Report: Businesses predicting big returns from Open Banking investment, aiding COVID rebuild
An international study of 1,000 senior professionals from banks, lenders, retailers and Personal Finance Management tools (PFMs) in the UK and Netherlands by leading Open Banking provider Yolt Technology Services, reveals that open banking technology could be central to businesses’ post-COVID recovery, unlocking millions (£) in additional value each year, delivering business-wide efficiency, operational benefits and extra revenues.
As with all areas of work and life, COVID-19 has had a profound impact on businesses’ strategic plans and priorities, with half (49%) of respondents now stating the greatest challenge their business faces, is recovering from the crisis.
The research has revealed that Open Banking is set to play a significant role in businesses’ recovery plans, with half (48%) of all respondents saying COVID has not disrupted their Open Banking adoption plans, and a further 12% now encouraged to accelerate their open banking adoption in the wake of the pandemic.
This may come as less of a surprise when considering that, on average, those surveyed who have embraced open banking expect it to be worth £1.9 million a year in additional value to their business, with two-thirds (65%) of larger businesses (those with over 500 employees), expecting it to be worth between £2m and £5m.
However, not all businesses are set to unlock the benefits of Open Banking, and as a result may face a tougher task in re-building post-COVID. Of the respondents who aren’t currently using open banking (40%), four in five (80%) said they had either not considered using the technology in the last 12 months, or had never considered it at all. This is likely a result of misconceptions around how it works and the benefits it can bring. For instance, a quarter (23%) of respondents misunderstood the role of consumer consent with open banking, wrongly believing companies could access individuals’ financial data without permission, when in fact explicit user consent is required.
Such misconceptions could be preventing businesses from accessing the benefits of open banking: millions (£) in additional revenue streams; increased efficiency; improved service offering; better business-side processes; greater connectivity with partners. This is why YTS has launched a series of informative guides to help businesses understand and adopt open banking technology.

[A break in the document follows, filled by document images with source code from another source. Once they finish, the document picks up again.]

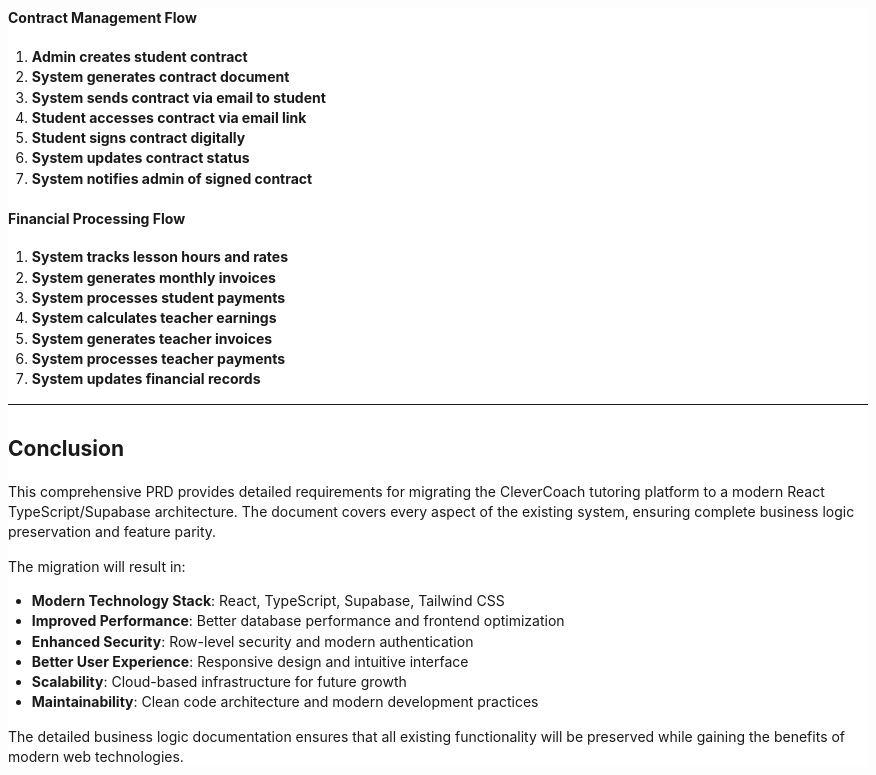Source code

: #### **Contract Management Flow**
1. **Admin creates student contract**
2. **System generates contract document**
3. **System sends contract via email to student**
4. **Student accesses contract via email link**
5. **Student signs contract digitally**
6. **System updates contract status**
7. **System notifies admin of signed contract**

#### **Financial Processing Flow**
1. **System tracks lesson hours and rates**
2. **System generates monthly invoices**
3. **System processes student payments**
4. **System calculates teacher earnings**
5. **System generates teacher invoices**
6. **System processes teacher payments**
7. **System updates financial records**

---

## Conclusion

This comprehensive PRD provides detailed requirements for migrating the CleverCoach tutoring platform to a modern React TypeScript/Supabase architecture. The document covers every aspect of the existing system, ensuring complete business logic preservation and feature parity.

The migration will result in:
- **Modern Technology Stack**: React, TypeScript, Supabase, Tailwind CSS
- **Improved Performance**: Better database performance and frontend optimization
- **Enhanced Security**: Row-level security and modern authentication
- **Better User Experience**: Responsive design and intuitive interface
- **Scalability**: Cloud-based infrastructure for future growth
- **Maintainability**: Clean code architecture and modern development practices

The detailed business logic documentation ensures that all existing functionality will be preserved while gaining the benefits of modern web technologies.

YTS’ Unlocking the Value of Open Banking contains bespoke guidance for banks, lenders, PFMs and retailers, and is available to download here: https://yts.yolt.com/whitepapers/value-open-banking
Leon Muis, Chief Business Officer at Yolt Technology Services comments:
“Many businesses already understand the potential of Open Banking and use it to great effect, yet a significant portion still hold misconceptions about the technology, with many unclear on the requirement for customer consent. It is this knowledge gap that is the biggest barrier to truly widespread adoption. Advocates of open technology must highlight that regulation aims to provide consumers and businesses with more control over their financial information, not less, while demonstrating the value it can bring to everyone involved in the transaction process.
“The benefits of Open Banking to businesses are clear and we’re confident these will grow over time. The technology will mature and improve, public acceptance and use of the technology will grow, increasing the efficiencies, savings and opportunities businesses can realise from it, and the scope of Open Banking will widen. In a post-COVID economy, these benefits will be more important than ever.
“The direction of travel is clear, it just needs a joint effort from regulators and Open Banking developers to alleviate concerns and truly unlock the potential of Open Banking. We hope that with the launch of the Unlocking Value report that we can bring businesses with us on the open banking journey, helping them harness its potential and lay strong foundations to navigate the challenging landscape many now face.”